* Task objective *
Please return exactly the lines from the top of the data through the line that contains "at start up", and skip all pictures.

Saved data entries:
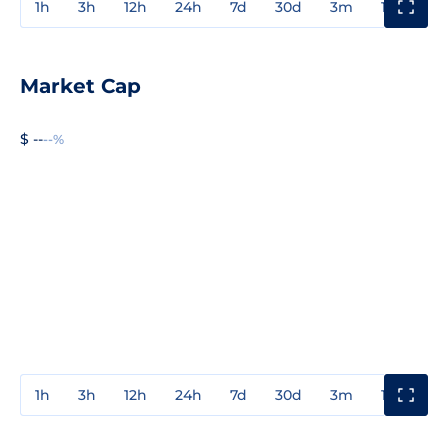
1h
3h
12h
24h
7d
30d
3m
1y
3y
Market Cap
$ --
--%
1h
3h
12h
24h
7d
30d
3m
1y
3y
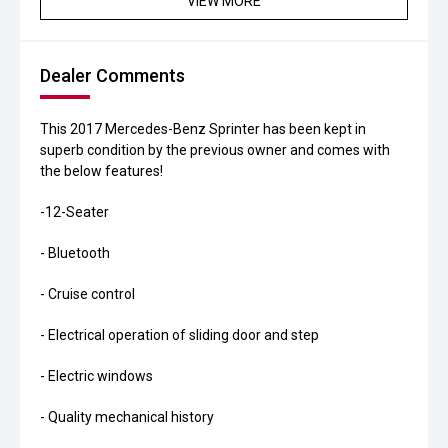
VIEW MORE
Dealer Comments
This 2017 Mercedes-Benz Sprinter has been kept in
superb condition by the previous owner and comes with
the below features!
-12-Seater
- Bluetooth
- Cruise control
- Electrical operation of sliding door and step
- Electric windows
- Quality mechanical history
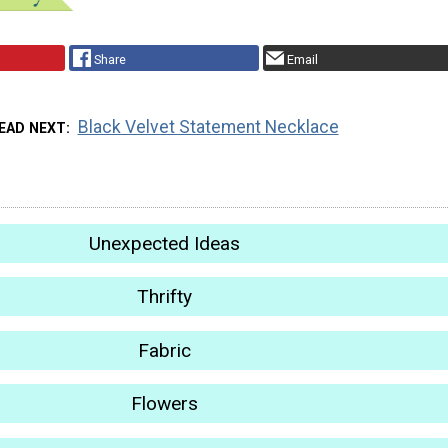
Share
Email
Black Velvet Statement Necklace
EAD NEXT
Unexpected Ideas
Thrifty
Fabric
Flowers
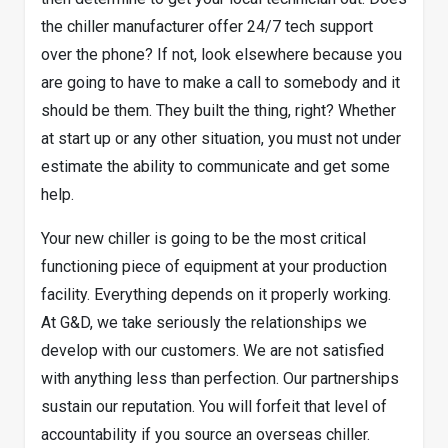
the chiller manufacturer offer 24/7 tech support
over the phone? If not, look elsewhere because you
are going to have to make a call to somebody and it
should be them. They built the thing, right? Whether
at start up or any other situation, you must not under
estimate the ability to communicate and get some
help.
Your new chiller is going to be the most critical
functioning piece of equipment at your production
facility. Everything depends on it properly working.
At G&D, we take seriously the relationships we
develop with our customers. We are not satisfied
with anything less than perfection. Our partnerships
sustain our reputation. You will forfeit that level of
accountability if you source an overseas chiller.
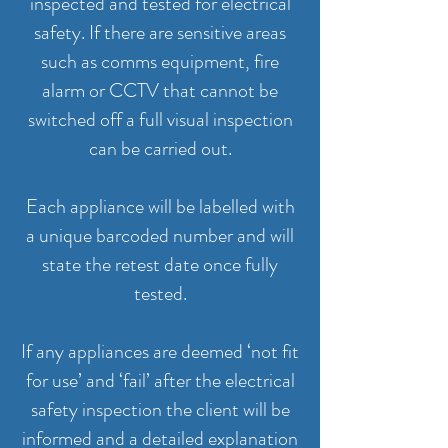
inspected and tested for electrical
safety. If there are sensitive areas
such as comms equipment, fire
alarm or CCTV that cannot be
switched off a full visual inspection
can be carried out.
Each appliance will be labelled with
a unique barcoded number and will
state the retest date once fully
tested.
If any appliances are deemed ‘not fit
for use’ and ‘fail’ after the electrical
safety inspection the client will be
informed and a detailed explanation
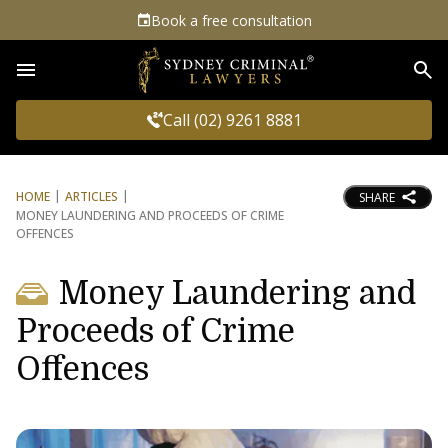
Book a free consultation
Sea
Call (02) 9261 8881
HOME
ARTICLES
SHARE
MONEY LAUNDERING AND PROCEEDS OF CRIME
OFFENCES
Money Laundering and
Proceeds of Crime
Offences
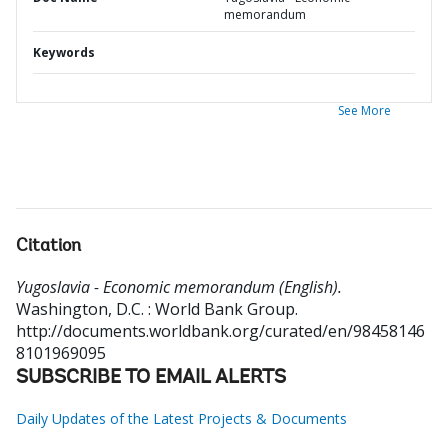
memorandum
Keywords
See More
Citation
Yugoslavia - Economic memorandum (English).
Washington, D.C. : World Bank Group.
http://documents.worldbank.org/curated/en/98458146
8101969095
SUBSCRIBE TO EMAIL ALERTS
Daily Updates of the Latest Projects & Documents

* Output for this task *
1h
3h
12h
24h
7d
30d
3m
1y
3y
Market Cap
$ --
--%
1h
3h
12h
24h
7d
30d
3m
1y
3y
VIEW MORE
Dealer Comments
This 2017 Mercedes-Benz Sprinter has been kept in
superb condition by the previous owner and comes with
the below features!
-12-Seater
- Bluetooth
- Cruise control
- Electrical operation of sliding door and step
- Electric windows
- Quality mechanical history
Share
Email
Black Velvet Statement Necklace
EAD NEXT
Unexpected Ideas
Thrifty
Fabric
Flowers
the chiller manufacturer offer 24/7 tech support
over the phone? If not, look elsewhere because you
are going to have to make a call to somebody and it
should be them. They built the thing, right? Whether
at start up or any other situation, you must not under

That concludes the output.